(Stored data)

# # # # # # #

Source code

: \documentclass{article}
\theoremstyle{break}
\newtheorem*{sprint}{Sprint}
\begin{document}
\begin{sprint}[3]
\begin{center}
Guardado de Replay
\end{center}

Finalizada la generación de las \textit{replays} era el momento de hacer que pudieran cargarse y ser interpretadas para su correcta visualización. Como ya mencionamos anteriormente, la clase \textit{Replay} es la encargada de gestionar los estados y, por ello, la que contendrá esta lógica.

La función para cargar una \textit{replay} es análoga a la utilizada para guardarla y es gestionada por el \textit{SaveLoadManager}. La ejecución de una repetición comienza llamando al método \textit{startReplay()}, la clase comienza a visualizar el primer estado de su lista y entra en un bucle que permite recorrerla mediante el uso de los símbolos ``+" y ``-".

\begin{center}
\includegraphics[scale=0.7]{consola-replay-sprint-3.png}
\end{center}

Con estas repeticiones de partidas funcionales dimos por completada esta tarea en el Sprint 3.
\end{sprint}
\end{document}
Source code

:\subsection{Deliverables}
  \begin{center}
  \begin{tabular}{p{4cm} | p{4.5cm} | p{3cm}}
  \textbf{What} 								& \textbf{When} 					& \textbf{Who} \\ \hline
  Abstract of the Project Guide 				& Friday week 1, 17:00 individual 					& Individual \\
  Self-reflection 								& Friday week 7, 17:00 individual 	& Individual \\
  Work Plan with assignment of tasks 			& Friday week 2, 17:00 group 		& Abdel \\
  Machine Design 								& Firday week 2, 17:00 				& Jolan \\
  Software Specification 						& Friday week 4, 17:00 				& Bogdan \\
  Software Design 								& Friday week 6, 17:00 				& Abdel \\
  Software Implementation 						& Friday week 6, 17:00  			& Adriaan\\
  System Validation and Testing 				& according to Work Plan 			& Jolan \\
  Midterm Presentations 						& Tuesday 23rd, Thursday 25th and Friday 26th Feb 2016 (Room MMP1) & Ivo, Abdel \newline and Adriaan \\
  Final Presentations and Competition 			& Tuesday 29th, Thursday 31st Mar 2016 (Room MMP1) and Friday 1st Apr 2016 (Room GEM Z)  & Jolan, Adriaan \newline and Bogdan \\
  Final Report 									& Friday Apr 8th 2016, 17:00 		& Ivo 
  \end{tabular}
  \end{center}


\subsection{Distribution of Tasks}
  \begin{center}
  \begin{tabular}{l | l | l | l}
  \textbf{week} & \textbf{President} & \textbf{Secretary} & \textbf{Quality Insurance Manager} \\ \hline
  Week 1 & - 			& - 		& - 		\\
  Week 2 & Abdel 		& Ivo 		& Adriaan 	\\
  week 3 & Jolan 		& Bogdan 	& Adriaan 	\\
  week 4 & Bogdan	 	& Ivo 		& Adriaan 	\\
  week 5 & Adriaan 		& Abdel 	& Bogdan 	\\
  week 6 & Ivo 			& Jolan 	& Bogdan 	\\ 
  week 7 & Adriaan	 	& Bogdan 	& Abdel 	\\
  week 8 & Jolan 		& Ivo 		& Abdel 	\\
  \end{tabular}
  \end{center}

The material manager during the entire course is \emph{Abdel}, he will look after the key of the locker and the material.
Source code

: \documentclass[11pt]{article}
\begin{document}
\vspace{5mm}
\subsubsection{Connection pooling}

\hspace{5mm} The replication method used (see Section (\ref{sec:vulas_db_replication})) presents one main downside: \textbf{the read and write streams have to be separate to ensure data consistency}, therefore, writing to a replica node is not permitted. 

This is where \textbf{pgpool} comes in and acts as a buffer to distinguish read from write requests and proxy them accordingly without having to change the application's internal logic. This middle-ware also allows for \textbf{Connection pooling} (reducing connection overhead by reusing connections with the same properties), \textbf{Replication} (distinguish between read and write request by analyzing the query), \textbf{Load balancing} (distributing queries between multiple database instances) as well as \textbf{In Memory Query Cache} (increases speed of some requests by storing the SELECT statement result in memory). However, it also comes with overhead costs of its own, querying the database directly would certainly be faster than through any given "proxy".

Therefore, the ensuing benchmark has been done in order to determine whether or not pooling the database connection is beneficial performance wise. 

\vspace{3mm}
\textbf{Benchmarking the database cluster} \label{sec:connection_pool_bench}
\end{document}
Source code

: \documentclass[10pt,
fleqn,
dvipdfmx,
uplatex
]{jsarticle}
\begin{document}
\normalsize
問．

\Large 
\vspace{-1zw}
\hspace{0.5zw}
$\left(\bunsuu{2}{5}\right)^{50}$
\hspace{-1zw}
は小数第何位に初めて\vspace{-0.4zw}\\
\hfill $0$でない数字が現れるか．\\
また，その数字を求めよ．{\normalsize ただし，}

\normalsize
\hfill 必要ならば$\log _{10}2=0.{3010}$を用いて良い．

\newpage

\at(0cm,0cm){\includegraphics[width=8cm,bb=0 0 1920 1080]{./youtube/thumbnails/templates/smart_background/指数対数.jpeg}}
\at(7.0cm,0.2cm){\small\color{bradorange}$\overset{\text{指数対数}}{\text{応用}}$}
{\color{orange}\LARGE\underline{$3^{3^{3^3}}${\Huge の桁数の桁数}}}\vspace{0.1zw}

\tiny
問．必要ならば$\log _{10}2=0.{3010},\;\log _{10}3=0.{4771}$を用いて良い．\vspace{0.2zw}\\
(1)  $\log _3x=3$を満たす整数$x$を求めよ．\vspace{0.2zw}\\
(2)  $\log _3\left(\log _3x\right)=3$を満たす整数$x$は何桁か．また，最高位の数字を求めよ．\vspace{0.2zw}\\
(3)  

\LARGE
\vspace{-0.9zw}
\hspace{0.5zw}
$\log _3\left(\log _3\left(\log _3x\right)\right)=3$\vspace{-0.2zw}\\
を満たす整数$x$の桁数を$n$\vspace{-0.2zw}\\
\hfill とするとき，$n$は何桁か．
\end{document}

# # # # # # #

### TASK REQUIREMENTS
Print each entry exactly as it was written.

### OUTPUT
Source code

: \documentclass{article}
\theoremstyle{break}
\newtheorem*{sprint}{Sprint}
\begin{document}
\begin{sprint}[3]
\begin{center}
Guardado de Replay
\end{center}

Finalizada la generación de las \textit{replays} era el momento de hacer que pudieran cargarse y ser interpretadas para su correcta visualización. Como ya mencionamos anteriormente, la clase \textit{Replay} es la encargada de gestionar los estados y, por ello, la que contendrá esta lógica.

La función para cargar una \textit{replay} es análoga a la utilizada para guardarla y es gestionada por el \textit{SaveLoadManager}. La ejecución de una repetición comienza llamando al método \textit{startReplay()}, la clase comienza a visualizar el primer estado de su lista y entra en un bucle que permite recorrerla mediante el uso de los símbolos ``+" y ``-".

\begin{center}
\includegraphics[scale=0.7]{consola-replay-sprint-3.png}
\end{center}

Con estas repeticiones de partidas funcionales dimos por completada esta tarea en el Sprint 3.
\end{sprint}
\end{document}
Source code

:\subsection{Deliverables}
  \begin{center}
  \begin{tabular}{p{4cm} | p{4.5cm} | p{3cm}}
  \textbf{What} 								& \textbf{When} 					& \textbf{Who} \\ \hline
  Abstract of the Project Guide 				& Friday week 1, 17:00 individual 					& Individual \\
  Self-reflection 								& Friday week 7, 17:00 individual 	& Individual \\
  Work Plan with assignment of tasks 			& Friday week 2, 17:00 group 		& Abdel \\
  Machine Design 								& Firday week 2, 17:00 				& Jolan \\
  Software Specification 						& Friday week 4, 17:00 				& Bogdan \\
  Software Design 								& Friday week 6, 17:00 				& Abdel \\
  Software Implementation 						& Friday week 6, 17:00  			& Adriaan\\
  System Validation and Testing 				& according to Work Plan 			& Jolan \\
  Midterm Presentations 						& Tuesday 23rd, Thursday 25th and Friday 26th Feb 2016 (Room MMP1) & Ivo, Abdel \newline and Adriaan \\
  Final Presentations and Competition 			& Tuesday 29th, Thursday 31st Mar 2016 (Room MMP1) and Friday 1st Apr 2016 (Room GEM Z)  & Jolan, Adriaan \newline and Bogdan \\
  Final Report 									& Friday Apr 8th 2016, 17:00 		& Ivo 
  \end{tabular}
  \end{center}


\subsection{Distribution of Tasks}
  \begin{center}
  \begin{tabular}{l | l | l | l}
  \textbf{week} & \textbf{President} & \textbf{Secretary} & \textbf{Quality Insurance Manager} \\ \hline
  Week 1 & - 			& - 		& - 		\\
  Week 2 & Abdel 		& Ivo 		& Adriaan 	\\
  week 3 & Jolan 		& Bogdan 	& Adriaan 	\\
  week 4 & Bogdan	 	& Ivo 		& Adriaan 	\\
  week 5 & Adriaan 		& Abdel 	& Bogdan 	\\
  week 6 & Ivo 			& Jolan 	& Bogdan 	\\ 
  week 7 & Adriaan	 	& Bogdan 	& Abdel 	\\
  week 8 & Jolan 		& Ivo 		& Abdel 	\\
  \end{tabular}
  \end{center}

The material manager during the entire course is \emph{Abdel}, he will look after the key of the locker and the material.
Source code

: \documentclass[11pt]{article}
\begin{document}
\vspace{5mm}
\subsubsection{Connection pooling}

\hspace{5mm} The replication method used (see Section (\ref{sec:vulas_db_replication})) presents one main downside: \textbf{the read and write streams have to be separate to ensure data consistency}, therefore, writing to a replica node is not permitted. 

This is where \textbf{pgpool} comes in and acts as a buffer to distinguish read from write requests and proxy them accordingly without having to change the application's internal logic. This middle-ware also allows for \textbf{Connection pooling} (reducing connection overhead by reusing connections with the same properties), \textbf{Replication} (distinguish between read and write request by analyzing the query), \textbf{Load balancing} (distributing queries between multiple database instances) as well as \textbf{In Memory Query Cache} (increases speed of some requests by storing the SELECT statement result in memory). However, it also comes with overhead costs of its own, querying the database directly would certainly be faster than through any given "proxy".

Therefore, the ensuing benchmark has been done in order to determine whether or not pooling the database connection is beneficial performance wise. 

\vspace{3mm}
\textbf{Benchmarking the database cluster} \label{sec:connection_pool_bench}
\end{document}
Source code

: \documentclass[10pt,
fleqn,
dvipdfmx,
uplatex
]{jsarticle}
\begin{document}
\normalsize
問．

\Large 
\vspace{-1zw}
\hspace{0.5zw}
$\left(\bunsuu{2}{5}\right)^{50}$
\hspace{-1zw}
は小数第何位に初めて\vspace{-0.4zw}\\
\hfill $0$でない数字が現れるか．\\
また，その数字を求めよ．{\normalsize ただし，}

\normalsize
\hfill 必要ならば$\log _{10}2=0.{3010}$を用いて良い．

\newpage

\at(0cm,0cm){\includegraphics[width=8cm,bb=0 0 1920 1080]{./youtube/thumbnails/templates/smart_background/指数対数.jpeg}}
\at(7.0cm,0.2cm){\small\color{bradorange}$\overset{\text{指数対数}}{\text{応用}}$}
{\color{orange}\LARGE\underline{$3^{3^{3^3}}${\Huge の桁数の桁数}}}\vspace{0.1zw}

\tiny
問．必要ならば$\log _{10}2=0.{3010},\;\log _{10}3=0.{4771}$を用いて良い．\vspace{0.2zw}\\
(1)  $\log _3x=3$を満たす整数$x$を求めよ．\vspace{0.2zw}\\
(2)  $\log _3\left(\log _3x\right)=3$を満たす整数$x$は何桁か．また，最高位の数字を求めよ．\vspace{0.2zw}\\
(3)  

\LARGE
\vspace{-0.9zw}
\hspace{0.5zw}
$\log _3\left(\log _3\left(\log _3x\right)\right)=3$\vspace{-0.2zw}\\
を満たす整数$x$の桁数を$n$\vspace{-0.2zw}\\
\hfill とするとき，$n$は何桁か．
\end{document}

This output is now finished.